In this book, Lamis Elmy Abdelaaty asks why states sometimes assert their sovereignty vis-à-vis refugee rights and at other times seemingly cede it by delegating refugee oversight to the United Nations. To explain this selective exercise of sovereignty, Abdelaaty develops a two-part theoretical
framework in which policymakers in refugee-receiving countries weigh international and domestic concerns. Policymakers in a receiving country might decide to offer protection to refugees from a rival country in order to undermine the sending country's stability, saddle it with reputation costs, and
even engage in guerilla-style cross-border attacks. At the domestic level, policymakers consider political competition among ethnic groups--welcoming refugees who are ethnic kin of citizens can satisfy domestic constituencies, expand the base of support for the government, and encourage mobilization
along ethnic lines. When these international and domestic incentives conflict, the state shifts responsibility for refugees to the UN, which allows policymakers to placate both refugee-sending countries and domestic constituencies.

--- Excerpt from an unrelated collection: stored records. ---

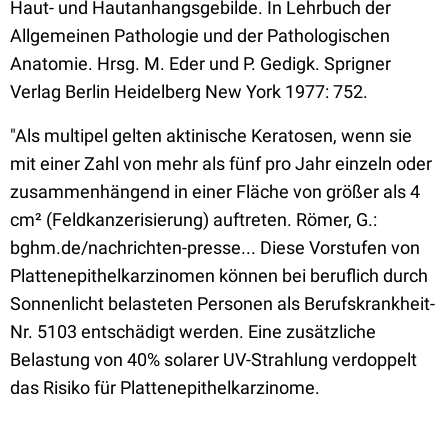
Haut- und Hautanhangsgebilde. In Lehrbuch der
Allgemeinen Pathologie und der Pathologischen
Anatomie. Hrsg. M. Eder und P. Gedigk. Sprigner
Verlag Berlin Heidelberg New York 1977: 752.
"
Als multipel gelten aktinische Keratosen, wenn sie
mit einer Zahl von mehr als fünf pro Jahr einzeln oder
zusammenhängend in einer Fläche von größer als 4
cm² (Feldkanzerisierung) auftreten.
Römer, G.:
bghm.de/nachrichten-presse...
Diese Vorstufen von
Plattenepithelkarzinomen können bei beruflich durch
Sonnenlicht belasteten Personen als Berufskrankheit-
Nr. 5103 entschädigt werden. Eine zusätzliche
Belastung von 40% solarer UV-Strahlung verdoppelt
das Risiko für Plattenepithelkarzinome.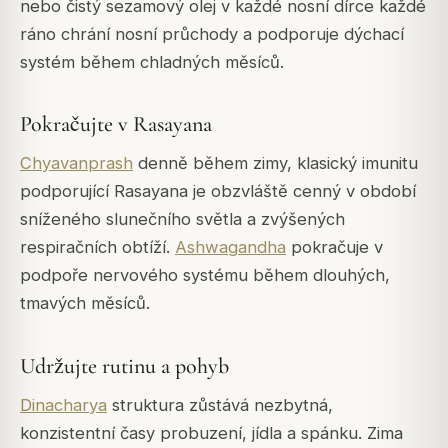
nebo čistý sezamový olej v každé nosní dírce každé
ráno chrání nosní průchody a podporuje dýchací
systém během chladných měsíců.
Pokračujte v Rasayana
Chyavanprash
denně během zimy, klasický imunitu
podporující Rasayana je obzvláště cenný v období
sníženého slunečního světla a zvýšených
respiračních obtíží.
Ashwagandha
pokračuje v
podpoře nervového systému během dlouhých,
tmavých měsíců.
Udržujte rutinu a pohyb
Dinacharya
struktura zůstává nezbytná,
konzistentní časy probuzení, jídla a spánku. Zima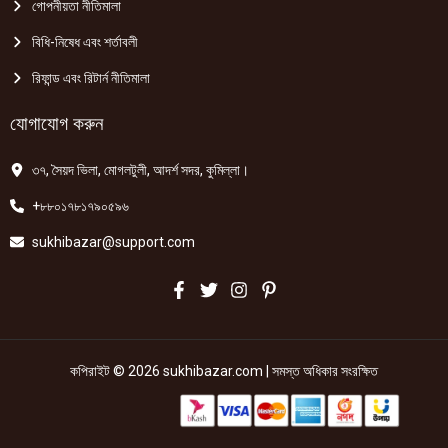
গোপনীয়তা নীতিমালা
বিধি-নিষেধ এবং শর্তাবলী
রিফান্ড এবং রিটার্ন নীতিমালা
যোগাযোগ করুন
৩৭, সৈয়দ ভিলা, মোগলটুলী, আদর্শ সদর, কুমিল্লা।
+৮৮০১৭৮১৭৯০৫৯৬
sukhibazar@support.com
কপিরাইট © 2026 sukhibazar.com | সমস্ত অধিকার সংরক্ষিত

Abdelaaty analyzes asylum admissions worldwide, and then examines three case studies in-depth: Egypt (a country that is broadly representative of most refugee recipients), Turkey (an outlier that has limited the geographic application of the Refugee Convention), and Kenya (home to one of the largest
refugee populations in the world). Discrimination and Delegation argues that foreign policy and ethnic identity, more so than resources, humanitarianism, or labor skills, shape reactions to refugees.